The DOL Rule’s first increase to salary thresholds for executive, administrative, and professional employees, which was effective in all states and territories outside of Texas in July, no longer applies. In addition, the salary thresholds that were set to increase under the DOL Rule in January 2025 will not go into effect.

That said, it should be noted that Judge Jordan remanded the matter to the DOL for further consideration. With a new incoming administration, however, there is some uncertainty about what form a new ruling from the DOL might look like and it is very possible that the DOL might take a different approach under the new administration.

As noted, given that New York’s overtime laws are generally more stringent for employers than the FLSA, Judge Jordan’s overturning of the DOL Rule is not likely to have a major effect on business operations for most Agencies in New York.
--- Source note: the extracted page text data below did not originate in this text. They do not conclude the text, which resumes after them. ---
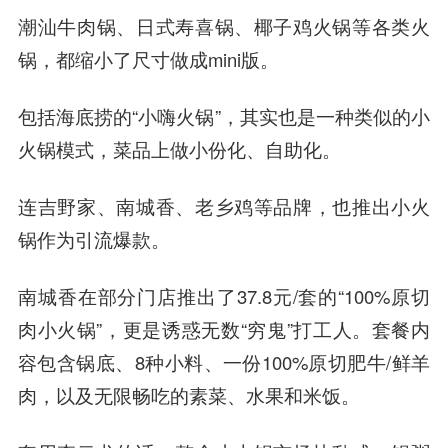
潮汕牛肉锅、日式寿喜锅、椰子鸡火锅等各类火
锅，都缩小了尺寸做成mini版。
包括海底捞的“小嗨火锅”，其实也是一种类似的小
火锅模式，菜品上做小份化、自助化。
连吉野家、南城香、老乡鸡等品牌，也推出小火
锅作为引流爆款。
南城香在部分门店推出了37.8元/套的“100%原切
肉小火锅”，更是诱惑无数“穷鬼”打工人。套餐内
容包含锅底、8种小料、一份100%原切肥牛/鲜羊
肉，以及无限畅吃的素菜、水果和米饭。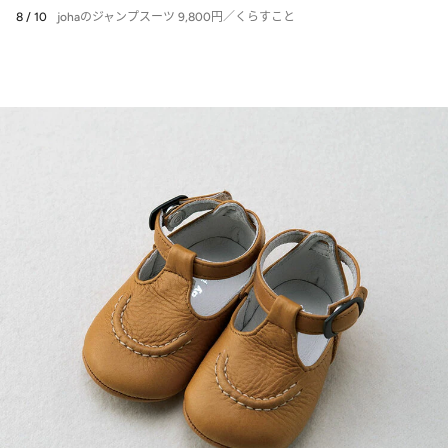
8 / 10
johaのジャンプスーツ 9,800円／くらすこと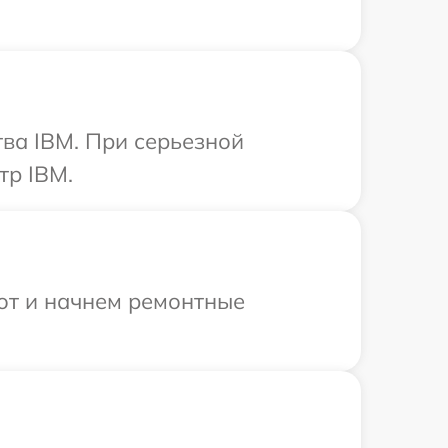
ва IBM. При серьезной
тр IBM.
бот и начнем ремонтные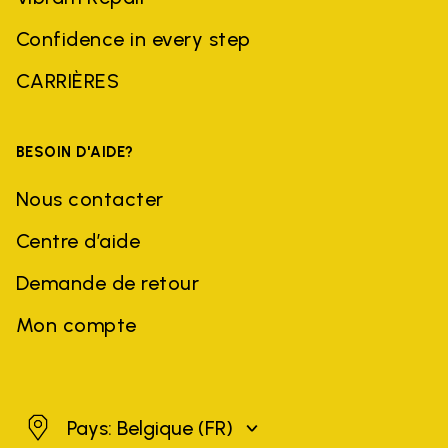
Confidence in every step
CARRIÈRES
BESOIN D'AIDE?
Nous contacter
Centre d’aide
Demande de retour
Mon compte
Belgique
Pays: Belgique
(FR)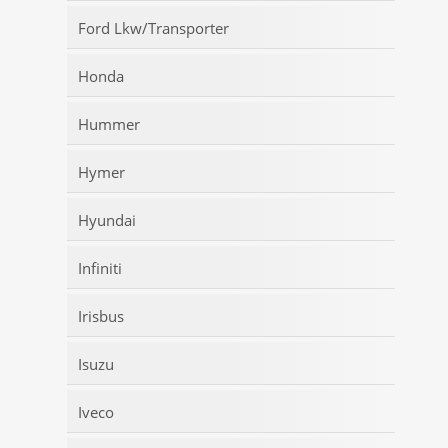
Ford Lkw/Transporter
Honda
Hummer
Hymer
Hyundai
Infiniti
Irisbus
Isuzu
Iveco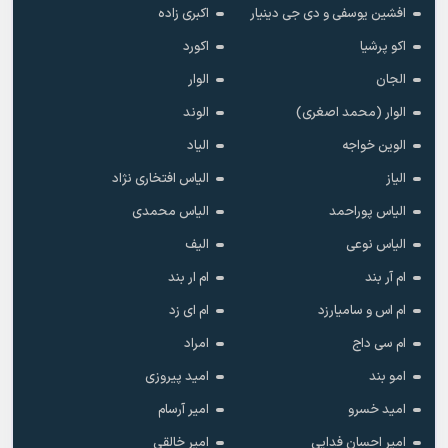
افشین یوسفی و دی جی دینیار
اکبری زاده
اکو پرشیا
اکورد
الجان
الوار
الوار (محمد اصغری)
الوند
الوین خواجه
الیاد
الیاز
الیاس افتخاری نژاد
الیاس پوراحمد
الیاس محمدی
الیاس نوعی
الیف
ام آر بند
ام ار بند
ام اس و سامیارزد
ام ای زد
ام سی داج
امراد
امو بند
امید پیروزی
امید خسرو
امیر آرسام
امیر احسان فدایی
امیر خالقى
We encourage Agencies to continue to pay close attention to anticipated guidance from the DOL and be prepared to see further developments regarding these exemptions under New York and Federal statutes.

Please note that articles are for general, informational purposes, are not legal “advice,” and do not create an attorney-client relationship. Because each situation is unique, the information should be considered to be general in nature and should never be considered a substitution for legal counsel. Readers should not take, or refrain from taking, any action based on information in this article without first seeking legal advice from competent counsel.